(Data provided Opens)

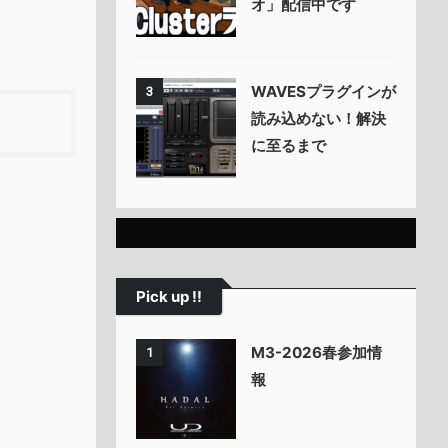
オ」配信中です
WAVESプラグインが
3
読み込めない！解決
に至るまで
Pick up !!
M3-2026春参加情
1
報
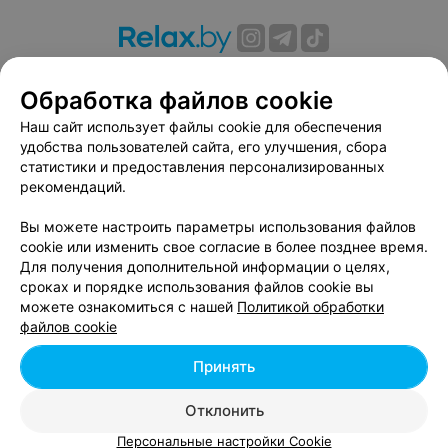
О проекте
Новости проекта
Размещение рекламы
Обработка файлов cookie
Вакансии
Публичный договор
Способы оплаты
Публичный договор по использованию сервиса
Наш сайт использует файлы cookie для обеспечения
«Афиша»
удобства пользователей сайта, его улучшения, сбора
статистики и предоставления персонализированных
Пользовательское соглашение
рекомендаций.
Написать в поддержку
Вы можете настроить параметры использования файлов
Связаться по вопросам сотрудничества
cookie или изменить свое согласие в более позднее время.
Написать руководителю relax.by
Для получения дополнительной информации о целях,
Персональные настройки cookie
сроках и порядке использования файлов cookie вы
можете ознакомиться с нашей
Политикой обработки
Обработка персональных данных
файлов cookie
Принять
© 2026 ООО «Артокс Лаб», УНП 191700409, регистрирующий орган -
Отклонить
Минский горисполком
| 220012, Республика Беларусь, г. Минск,
улица Толбухина, 2, пом. 16 | info@relax.by
Персональные настройки Cookie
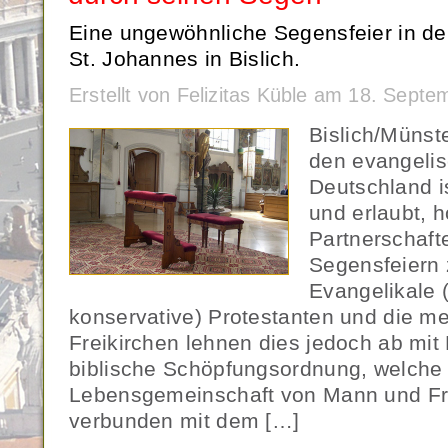
Eine ungewöhnliche Segensfeier in de
St. Johannes in Bislich.
Erstellt von Felizitas Küble am 18. Sept
Bislich/Münst
den evangelis
Deutschland is
und erlaubt, 
Partnerschafte
Segensfeiern 
Evangelikale 
konservative) Protestanten und die me
Freikirchen lehnen dies jedoch ab mit 
biblische Schöpfungsordnung, welche 
Lebensgemeinschaft von Mann und Fra
verbunden mit dem […]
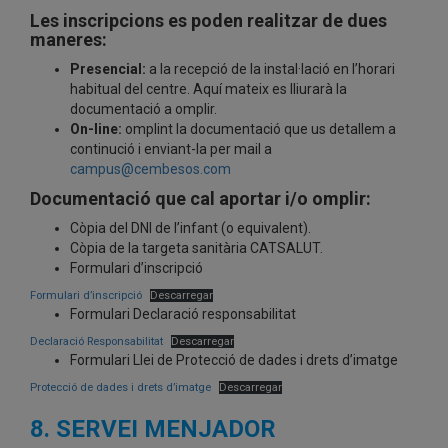
Les inscripcions es poden realitzar de dues
maneres:
Presencial:
a la recepció de la instal·lació en l’horari
habitual del centre. Aquí mateix es lliurarà la
documentació a omplir.
On-line:
omplint la documentació que us detallem a
continució i enviant-la per mail a
campus@cembesos.com
Documentació que cal aportar i/o omplir:
Còpia del DNI de l’infant (o equivalent).
Còpia de la targeta sanitària CATSALUT.
Formulari d’inscripció
Formulari d’inscripció
Descarregar
Formulari Declaració responsabilitat
Declaració Responsabilitat
Descarregar
Formulari Llei de Protecció de dades i drets d’imatge
Protecció de dades i drets d’imatge
Descarregar
8. SERVEI MENJADOR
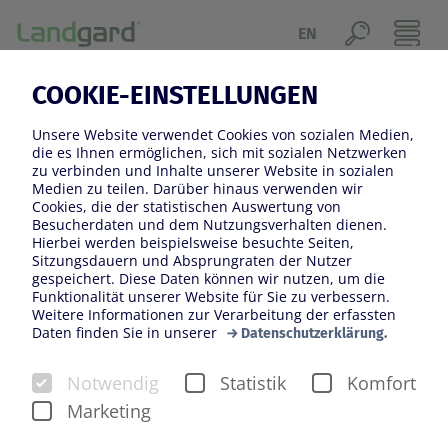
EN
COOKIE-EINSTELLUNGEN
Unsere Website verwendet Cookies von sozialen Medien,
die es Ihnen ermöglichen, sich mit sozialen Netzwerken
zu verbinden und Inhalte unserer Website in sozialen
Medien zu teilen. Darüber hinaus verwenden wir
Cookies, die der statistischen Auswertung von
Besucherdaten und dem Nutzungsverhalten dienen.
Hierbei werden beispielsweise besuchte Seiten,
Sitzungsdauern und Absprungraten der Nutzer
gespeichert. Diese Daten können wir nutzen, um die
Funktionalität unserer Website für Sie zu verbessern.
Weitere Informationen zur Verarbeitung der erfassten
Daten finden Sie in unserer
Datenschutzerklärung.
Notwendig
Statistik
Komfort
Marketing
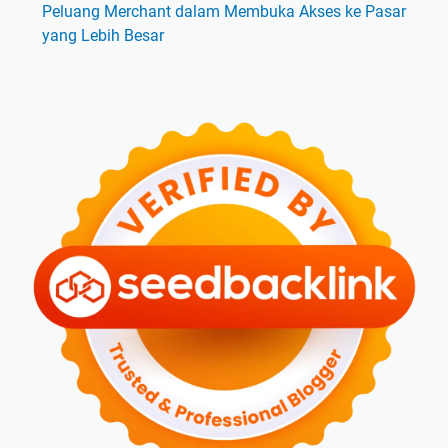
Peluang Merchant dalam Membuka Akses ke Pasar
yang Lebih Besar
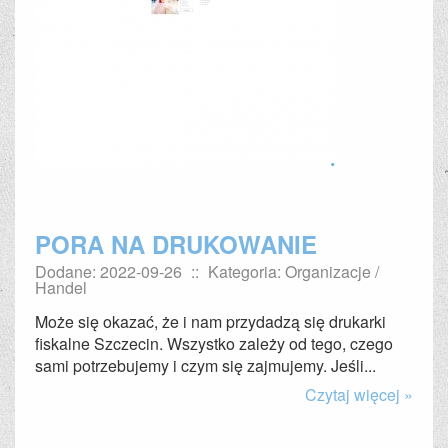
PORA NA DRUKOWANIE
Dodane: 2022-09-26
::
Kategoria: Organizacje /
Handel
Może się okazać, że i nam przydadzą się drukarki
fiskalne Szczecin. Wszystko zależy od tego, czego
sami potrzebujemy i czym się zajmujemy. Jeśli...
Czytaj więcej »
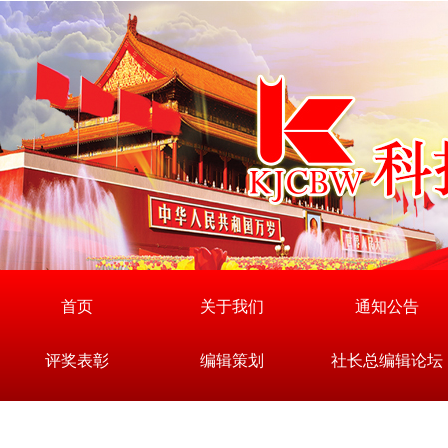
首页
关于我们
通知公告
评奖表彰
编辑策划
社长总编辑论坛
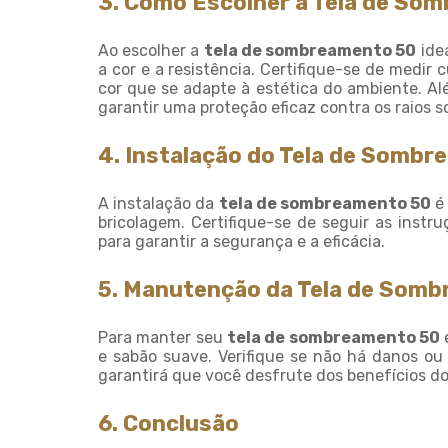
3. Como Escolher a Tela de So
Ao escolher a
tela de sombreamento 50
idea
a cor e a resistência. Certifique-se de medir
cor que se adapte à estética do ambiente. Além
garantir uma proteção eficaz contra os raios so
4. Instalação do Tela de Somb
A instalação da
tela de sombreamento 50
é 
bricolagem. Certifique-se de seguir as inst
para garantir a segurança e a eficácia.
5. Manutenção da Tela de Som
Para manter seu
tela de sombreamento 50
e
e sabão suave. Verifique se não há danos ou
garantirá que você desfrute dos benefícios d
6. Conclusão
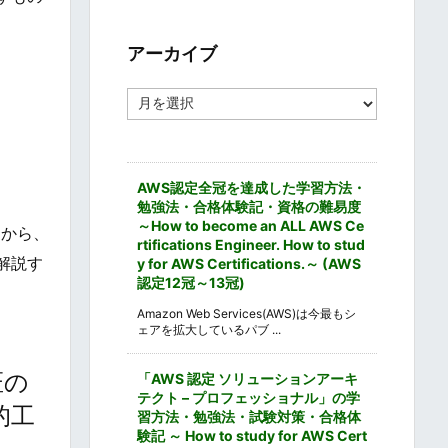
ゴ
リ
ー
アーカイブ
ア
ー
カ
イ
ブ
AWS認定全冠を達成した学習方法・
勉強法・合格体験記・資格の難易度
～How to become an ALL AWS Ce
中から、
rtifications Engineer. How to stud
解説す
y for AWS Certifications.～ (AWS
認定12冠～13冠)
Amazon Web Services(AWS)は今最もシ
ェアを拡大しているパブ ...
匠の
「AWS 認定 ソリューションアーキ
テクト – プロフェッショナル」の学
統的工
習方法・勉強法・試験対策・合格体
験記 ～ How to study for AWS Cert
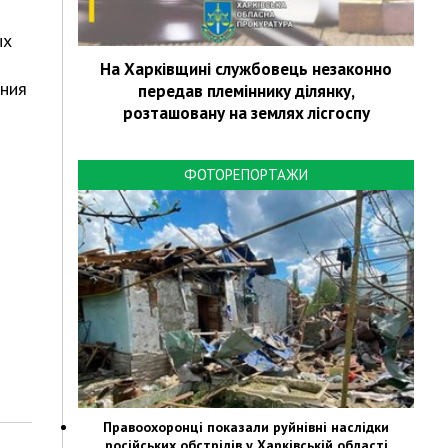
ых
На Харківщині службовець незаконно
ания
передав племіннику ділянку,
розташовану на землях лісгоспу
ФОТОРЕПОРТАЖИ
Правоохоронці показали руйнівні наслідки
російських обстрілів у Харківській області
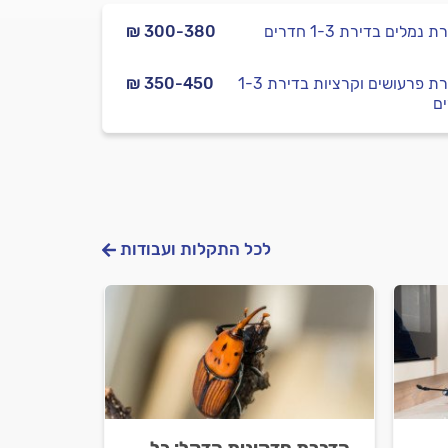
נמלים בדירת 1-3 חדרים
₪ 300-380
הדברת פרעושים וקרציות בדירת 1-3
₪ 350-450
ם
לכל התקלות ועבודות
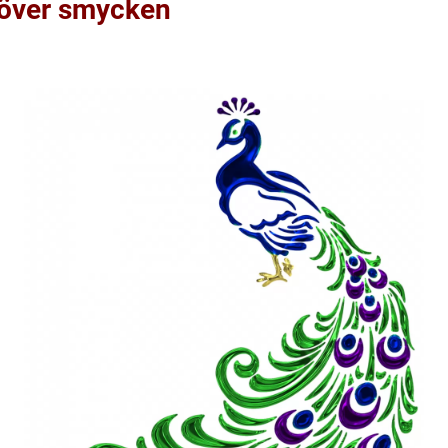
t över smycken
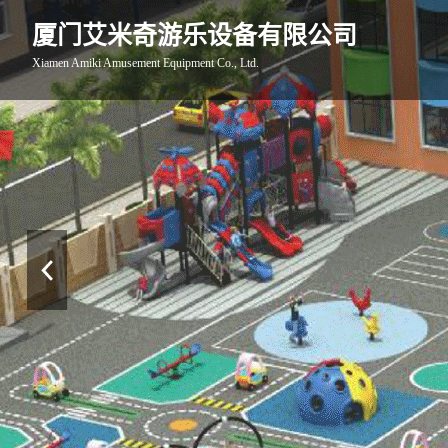
厦门艾米奇游乐设备有限公司
Xiamen Amiki Amusement Equipment Co., Ltd.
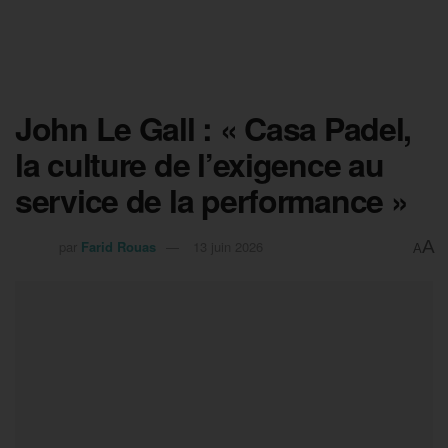
John Le Gall : « Casa Padel,
la culture de l’exigence au
service de la performance »
A
par
Farid Rouas
13 juin 2026
A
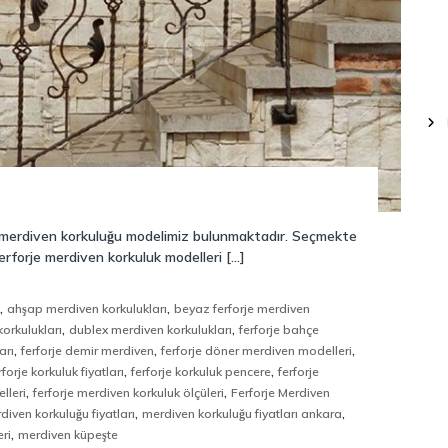
e merdiven korkuluğu modelimiz bulunmaktadır. Seçmekte
rforje merdiven korkuluk modelleri […]
,
,
u
ahşap merdiven korkulukları
beyaz ferforje merdiven
,
,
orkulukları
dublex merdiven korkulukları
ferforje bahçe
,
,
,
arı
ferforje demir merdiven
ferforje döner merdiven modelleri
,
,
rforje korkuluk fiyatları
ferforje korkuluk pencere
ferforje
,
,
lleri
ferforje merdiven korkuluk ölçüleri
Ferforje Merdiven
,
,
diven korkuluğu fiyatları
merdiven korkuluğu fiyatları ankara
,
ri
merdiven küpeşte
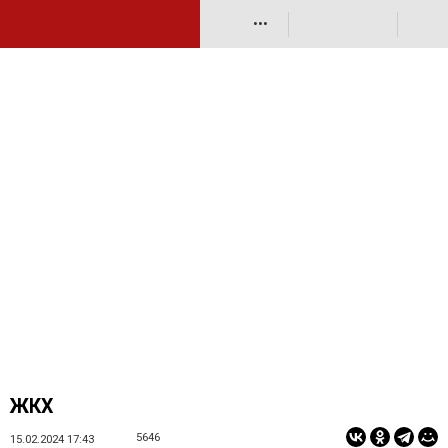
•••
ЖКХ
5646
15.02.2024 17:43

(Data provided Closes)

**Problem requirements**:
Repeat each of the records exactly as written, except for the pictures, which are to be left out.

**Answer below**:
オ」配信中です
WAVESプラグインが
3
読み込めない！解決
に至るまで
Pick up !!
M3-2026春参加情
1
報
О проекте
Новости проекта
Размещение рекламы
Обработка файлов cookie
Вакансии
Публичный договор
Способы оплаты
Публичный договор по использованию сервиса
Наш сайт использует файлы cookie для обеспечения
«Афиша»
удобства пользователей сайта, его улучшения, сбора
статистики и предоставления персонализированных
Пользовательское соглашение
рекомендаций.
Написать в поддержку
Вы можете настроить параметры использования файлов
Связаться по вопросам сотрудничества
cookie или изменить свое согласие в более позднее время.
Написать руководителю relax.by
Для получения дополнительной информации о целях,
Персональные настройки cookie
сроках и порядке использования файлов cookie вы
можете ознакомиться с нашей
Политикой обработки
Обработка персональных данных
файлов cookie
Принять
© 2026 ООО «Артокс Лаб», УНП 191700409, регистрирующий орган -
Отклонить
Минский горисполком
| 220012, Республика Беларусь, г. Минск,
улица Толбухина, 2, пом. 16 | info@relax.by
Персональные настройки Cookie
Eine ungewöhnliche Segensfeier in de
St. Johannes in Bislich.
Erstellt von Felizitas Küble am 18. Sept
Bislich/Münst
den evangelis
Deutschland is
und erlaubt, 
Partnerschafte
Segensfeiern 
Evangelikale 
konservative) Protestanten und die me
Freikirchen lehnen dies jedoch ab mit 
biblische Schöpfungsordnung, welche 
Lebensgemeinschaft von Mann und Fra
verbunden mit dem […]
Les inscripcions es poden realitzar de dues
maneres:
Presencial:
a la recepció de la instal·lació en l’horari
habitual del centre. Aquí mateix es lliurarà la
documentació a omplir.
On-line:
omplint la documentació que us detallem a
continució i enviant-la per mail a
campus@cembesos.com
Documentació que cal aportar i/o omplir:
Còpia del DNI de l’infant (o equivalent).
Còpia de la targeta sanitària CATSALUT.
Formulari d’inscripció
Formulari d’inscripció
Descarregar
Formulari Declaració responsabilitat
Declaració Responsabilitat
Descarregar
Formulari Llei de Protecció de dades i drets d’imatge
Protecció de dades i drets d’imatge
Descarregar
8. SERVEI MENJADOR
EN
COOKIE-EINSTELLUNGEN
Unsere Website verwendet Cookies von sozialen Medien,
die es Ihnen ermöglichen, sich mit sozialen Netzwerken
zu verbinden und Inhalte unserer Website in sozialen
Medien zu teilen. Darüber hinaus verwenden wir
Cookies, die der statistischen Auswertung von
Besucherdaten und dem Nutzungsverhalten dienen.
Hierbei werden beispielsweise besuchte Seiten,
Sitzungsdauern und Absprungraten der Nutzer
gespeichert. Diese Daten können wir nutzen, um die
Funktionalität unserer Website für Sie zu verbessern.
Weitere Informationen zur Verarbeitung der erfassten
Daten finden Sie in unserer
Datenschutzerklärung.
Notwendig
Statistik
Komfort
Marketing
Peluang Merchant dalam Membuka Akses ke Pasar
yang Lebih Besar
PORA NA DRUKOWANIE
Dodane: 2022-09-26
::
Kategoria: Organizacje /
Handel
Może się okazać, że i nam przydadzą się drukarki
fiskalne Szczecin. Wszystko zależy od tego, czego
sami potrzebujemy i czym się zajmujemy. Jeśli...
Czytaj więcej »
首页
关于我们
通知公告
评奖表彰
编辑策划
社长总编辑论坛
3. Como Escolher a Tela de So
Ao escolher a
tela de sombreamento 50
idea
a cor e a resistência. Certifique-se de medir
cor que se adapte à estética do ambiente. Além
garantir uma proteção eficaz contra os raios so
4. Instalação do Tela de Somb
A instalação da
tela de sombreamento 50
é 
bricolagem. Certifique-se de seguir as inst
para garantir a segurança e a eficácia.
5. Manutenção da Tela de Som
Para manter seu
tela de sombreamento 50
e
e sabão suave. Verifique se não há danos ou
garantirá que você desfrute dos benefícios d
6. Conclusão
ゴ
リ
ー
アーカイブ
ア
ー
カ
イ
ブ
AWS認定全冠を達成した学習方法・
勉強法・合格体験記・資格の難易度
～How to become an ALL AWS Ce
中から、
rtifications Engineer. How to stud
解説す
y for AWS Certifications.～ (AWS
認定12冠～13冠)
Amazon Web Services(AWS)は今最もシ
ェアを拡大しているパブ ...
匠の
「AWS 認定 ソリューションアーキ
テクト – プロフェッショナル」の学
統的工
習方法・勉強法・試験対策・合格体
験記 ～ How to study for AWS Cert
ых
На Харківщині службовець незаконно
ания
передав племіннику ділянку,
розташовану на землях лісгоспу
ФОТОРЕПОРТАЖИ
Правоохоронці показали руйнівні наслідки
російських обстрілів у Харківській області
נמלים בדירת 1-3 חדרים
₪ 300-380
הדברת פרעושים וקרציות בדירת 1-3
₪ 350-450
ם
לכל התקלות ועבודות
t över smycken
厦门艾米奇游乐设备有限公司
Xiamen Amiki Amusement Equipment Co., Ltd.
John Le Gall : « Casa Padel,
la culture de l’exigence au
service de la performance »
A
par
Farid Rouas
13 juin 2026
A
e merdiven korkuluğu modelimiz bulunmaktadır. Seçmekte
rforje merdiven korkuluk modelleri […]
,
,
u
ahşap merdiven korkulukları
beyaz ferforje merdiven
,
,
orkulukları
dublex merdiven korkulukları
ferforje bahçe
,
,
,
arı
ferforje demir merdiven
ferforje döner merdiven modelleri
,
,
rforje korkuluk fiyatları
ferforje korkuluk pencere
ferforje
,
,
lleri
ferforje merdiven korkuluk ölçüleri
Ferforje Merdiven
,
,
diven korkuluğu fiyatları
merdiven korkuluğu fiyatları ankara
,
ri
merdiven küpeşte
•••
ЖКХ
5646
15.02.2024 17:43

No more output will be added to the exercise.